Task to carry out: Retype word for word the line containing "[535 80 594 173] (first image)" and each line that follows it in the records below, through the last one, with no pictures.

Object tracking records
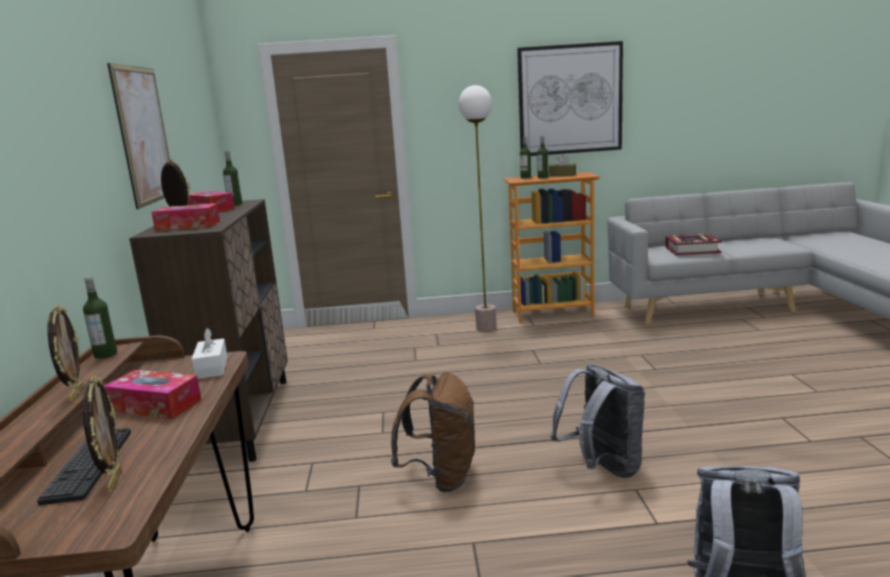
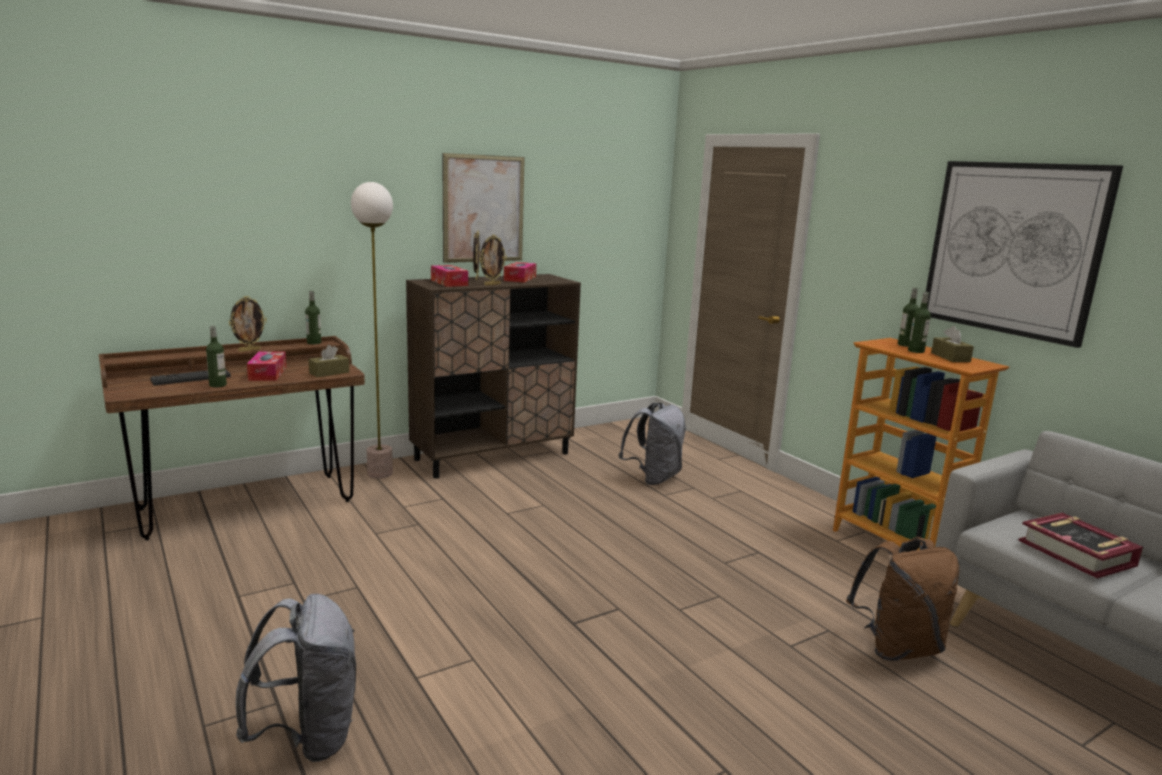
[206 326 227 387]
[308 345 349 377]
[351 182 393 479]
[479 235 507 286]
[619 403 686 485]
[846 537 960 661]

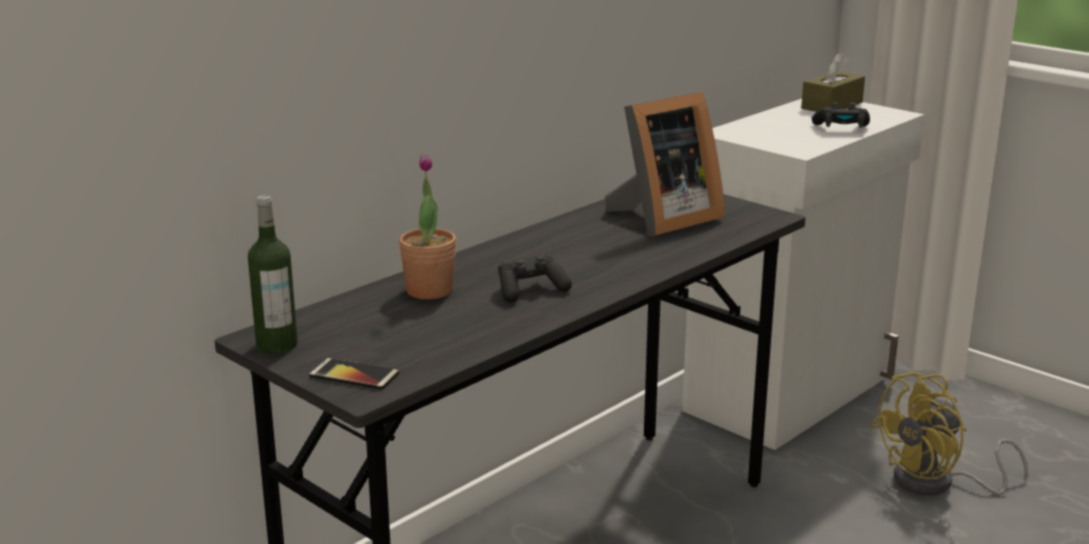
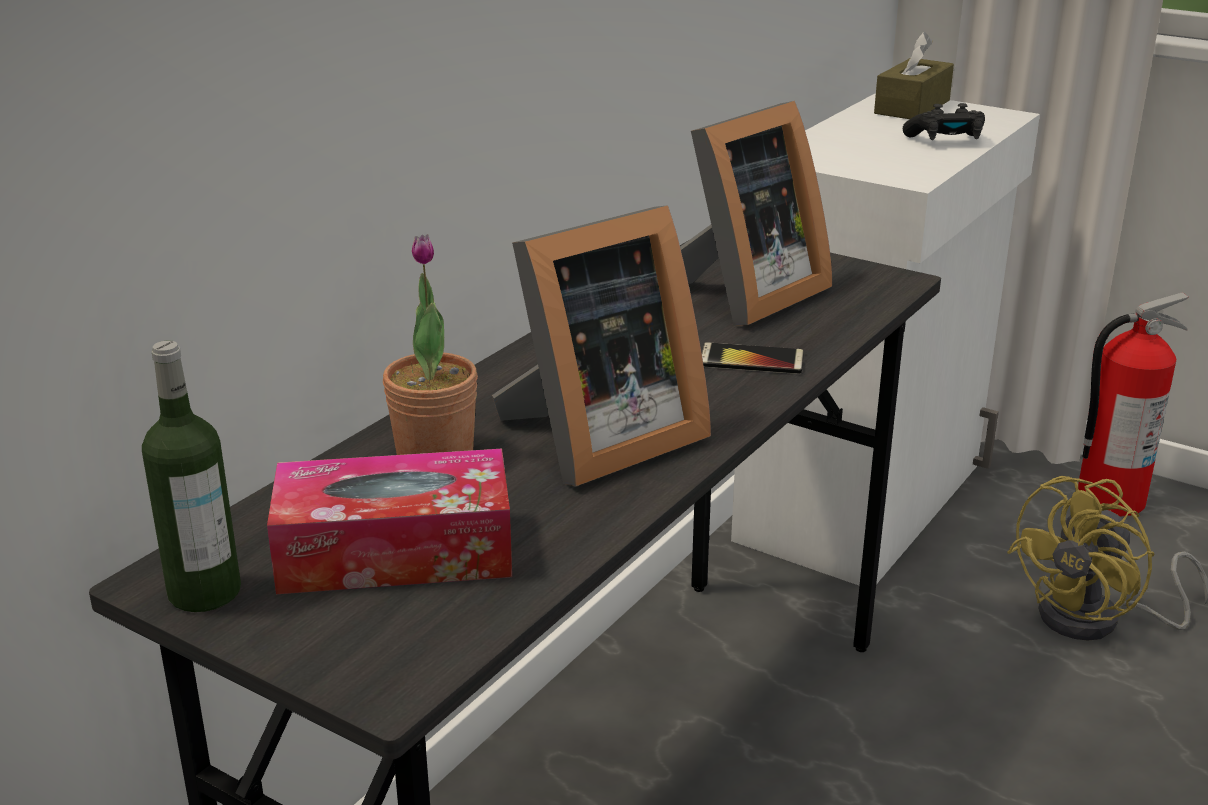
[267 449 512 594]
[492 205 711 486]
[702 342 804 374]
[1078 292 1188 516]

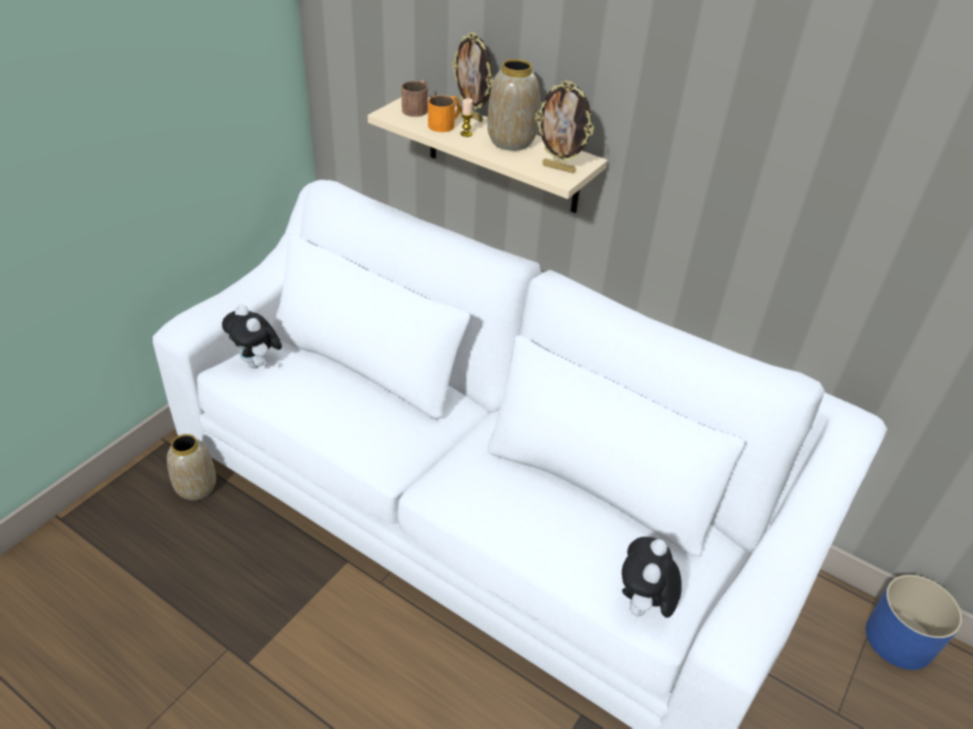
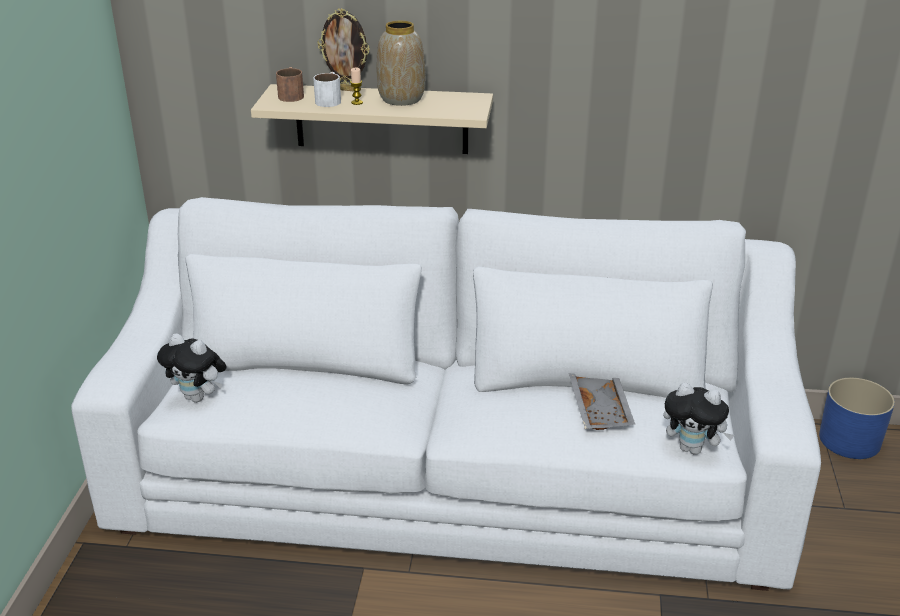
[313 72 341 107]
[569 373 635 430]
[663 382 735 455]
[167 434 216 500] (first image)
[535 80 594 173] (first image)

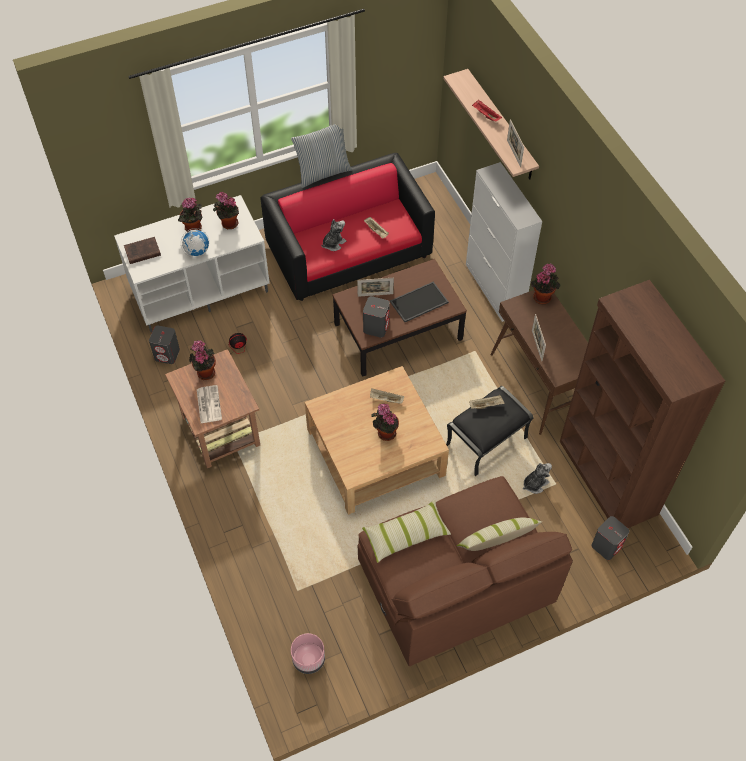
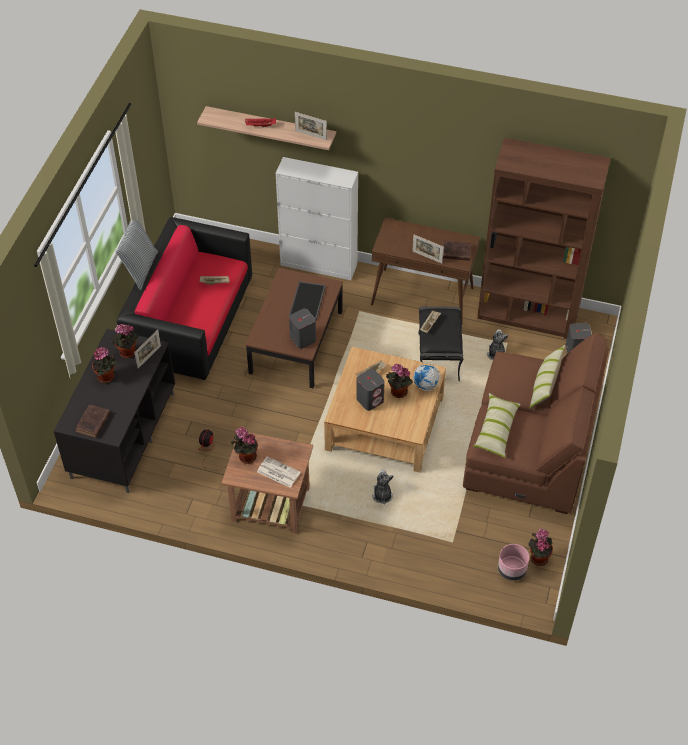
[54 329 175 493]
[134 330 161 368]
[356 369 385 411]
[372 469 394 505]
[413 363 441 391]
[441 240 471 261]
[528 529 553 566]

Answer space:
[535 80 594 173] (first image)

[54 329 175 493]
[134 330 161 368]
[356 369 385 411]
[372 469 394 505]
[413 363 441 391]
[441 240 471 261]
[528 529 553 566]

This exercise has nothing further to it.